| ← Previous race | Next race → |

Race details
- Date: 24 October 2004
- Official name: Formula 1 Grande Prêmio do Brasil 2004
- Location: Autódromo José Carlos Pace, São Paulo, Brazil
- Course: Permanent racing facility
- Course length: 4.309 km (2.677 miles)
- Distance: 71 laps, 305.909 km (190.083 miles)
- Weather: Dry/Wet

Pole position
- Driver: Rubens Barrichello; / Ferrari
- Time: 1:10.646

Fastest lap
- Driver: Juan Pablo Montoya / Williams-BMW
- Time: 1:11.473 on lap 49

Podium
- First: Juan Pablo Montoya; / Williams-BMW
- Second: Kimi Räikkönen; / McLaren-Mercedes
- Third: Rubens Barrichello; / Ferrari

= 2004 Brazilian Grand Prix =

The 2004 Brazilian Grand Prix (officially the Formula 1 Grande Prêmio do Brasil 2004) was a Formula One motor race held on 24 October 2004 at the Autódromo José Carlos Pace. It was Race 18 of 18 in the 2004 FIA Formula One World Championship. It marked the first time that a GP in Brazil was held at the end of the F1 season. Juan Pablo Montoya won the race after starting from second on the grid, Kimi Räikkönen finished second after starting third and Rubens Barrichello finished third, his only podium finish at his home event.

==Friday drivers==
The bottom 6 teams in the 2003 Constructors' Championship were entitled to run a third car in free practice on Friday. These drivers drove on Friday but did not compete in qualifying or the race.
************
◆ INSTRUCTIONS
(A) Using the article on the 2004 Brazilian Grand Prix, explain in one to three sentences why some drivers took part on Friday but not in qualifying or the race.
(B) Extend the article on the 2004 Brazilian Grand Prix from its last sentence.

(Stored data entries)
************
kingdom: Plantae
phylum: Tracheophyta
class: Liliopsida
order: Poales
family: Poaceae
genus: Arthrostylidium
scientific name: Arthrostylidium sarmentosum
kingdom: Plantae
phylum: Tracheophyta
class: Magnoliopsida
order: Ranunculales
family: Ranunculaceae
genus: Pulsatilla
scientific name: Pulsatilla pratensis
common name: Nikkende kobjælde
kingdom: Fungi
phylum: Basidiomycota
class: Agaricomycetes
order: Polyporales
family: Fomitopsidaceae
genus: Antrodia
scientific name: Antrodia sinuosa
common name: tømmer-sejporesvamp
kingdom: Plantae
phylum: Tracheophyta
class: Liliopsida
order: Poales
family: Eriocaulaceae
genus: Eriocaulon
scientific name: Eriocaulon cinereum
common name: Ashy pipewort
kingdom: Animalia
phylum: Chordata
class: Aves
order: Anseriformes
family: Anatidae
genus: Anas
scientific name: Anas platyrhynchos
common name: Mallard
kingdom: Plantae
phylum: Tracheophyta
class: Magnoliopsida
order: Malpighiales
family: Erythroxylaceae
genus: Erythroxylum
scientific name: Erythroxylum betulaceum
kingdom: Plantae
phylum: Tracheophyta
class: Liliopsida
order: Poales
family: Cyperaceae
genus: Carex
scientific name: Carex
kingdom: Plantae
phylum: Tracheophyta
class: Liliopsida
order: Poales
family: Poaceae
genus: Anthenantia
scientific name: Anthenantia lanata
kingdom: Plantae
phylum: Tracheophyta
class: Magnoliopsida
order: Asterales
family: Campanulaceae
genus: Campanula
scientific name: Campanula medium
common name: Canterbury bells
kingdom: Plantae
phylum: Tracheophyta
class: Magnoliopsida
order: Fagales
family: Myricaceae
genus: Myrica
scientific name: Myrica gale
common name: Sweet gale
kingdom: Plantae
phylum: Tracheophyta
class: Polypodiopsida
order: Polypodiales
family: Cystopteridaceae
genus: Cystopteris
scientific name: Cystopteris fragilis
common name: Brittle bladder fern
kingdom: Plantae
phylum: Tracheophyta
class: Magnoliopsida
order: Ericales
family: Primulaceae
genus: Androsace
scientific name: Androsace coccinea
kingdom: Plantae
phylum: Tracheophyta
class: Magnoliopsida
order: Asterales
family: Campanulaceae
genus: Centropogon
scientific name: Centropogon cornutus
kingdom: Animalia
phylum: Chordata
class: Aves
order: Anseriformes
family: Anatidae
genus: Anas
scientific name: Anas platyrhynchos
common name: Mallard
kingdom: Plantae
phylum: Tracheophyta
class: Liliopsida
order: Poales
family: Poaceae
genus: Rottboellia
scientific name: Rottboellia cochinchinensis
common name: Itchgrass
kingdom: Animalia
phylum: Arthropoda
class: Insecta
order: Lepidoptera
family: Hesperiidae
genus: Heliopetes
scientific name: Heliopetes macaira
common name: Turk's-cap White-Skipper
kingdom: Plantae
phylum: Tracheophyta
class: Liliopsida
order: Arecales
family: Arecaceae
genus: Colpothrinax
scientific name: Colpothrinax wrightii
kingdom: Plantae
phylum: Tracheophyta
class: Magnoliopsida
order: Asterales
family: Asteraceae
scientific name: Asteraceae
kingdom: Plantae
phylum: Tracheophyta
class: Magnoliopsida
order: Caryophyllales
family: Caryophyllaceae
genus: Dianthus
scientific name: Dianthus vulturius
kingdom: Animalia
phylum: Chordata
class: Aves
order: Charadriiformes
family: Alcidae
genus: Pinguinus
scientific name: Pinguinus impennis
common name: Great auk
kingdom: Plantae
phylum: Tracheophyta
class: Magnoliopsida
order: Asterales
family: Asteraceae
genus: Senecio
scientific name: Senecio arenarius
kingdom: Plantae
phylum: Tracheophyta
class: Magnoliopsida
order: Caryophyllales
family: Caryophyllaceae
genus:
************
◆ RESPONSES PER TASK
(A) The bottom six teams in the 2003 Constructors' Championship were entitled to run a third car in Friday free practice. The drivers of those extra cars drove only on Friday and did not compete in qualifying or the race.

(B)
| Constructor | Nat | Driver |
|---|---|---|
| BAR-Honda | UK | Anthony Davidson |
| Sauber-Petronas |  | - |
| Jaguar-Cosworth | SWE | Björn Wirdheim |
| Toyota | AUS | Ryan Briscoe |
| Jordan-Ford | NED | Robert Doornbos |
| Minardi-Cosworth | BEL | Bas Leinders |

== Report ==
=== Background ===
Ricardo Zonta returned to his home race for the Toyota team, replacing Olivier Panis, who had retired from the sport after the previous race. It was the last race for Gianmaria Bruni and Zsolt Baumgartner and the Jaguar team. It was also the last race in which Sid Watkins took part in the role of medical officer.

=== Qualifying ===
In qualifying, Barrichello also achieved the fastest lap and secured pole position ahead of Montoya and Räikkönen. It was Barrichello's 13th career pole and his last until the 2009 Brazilian Grand Prix.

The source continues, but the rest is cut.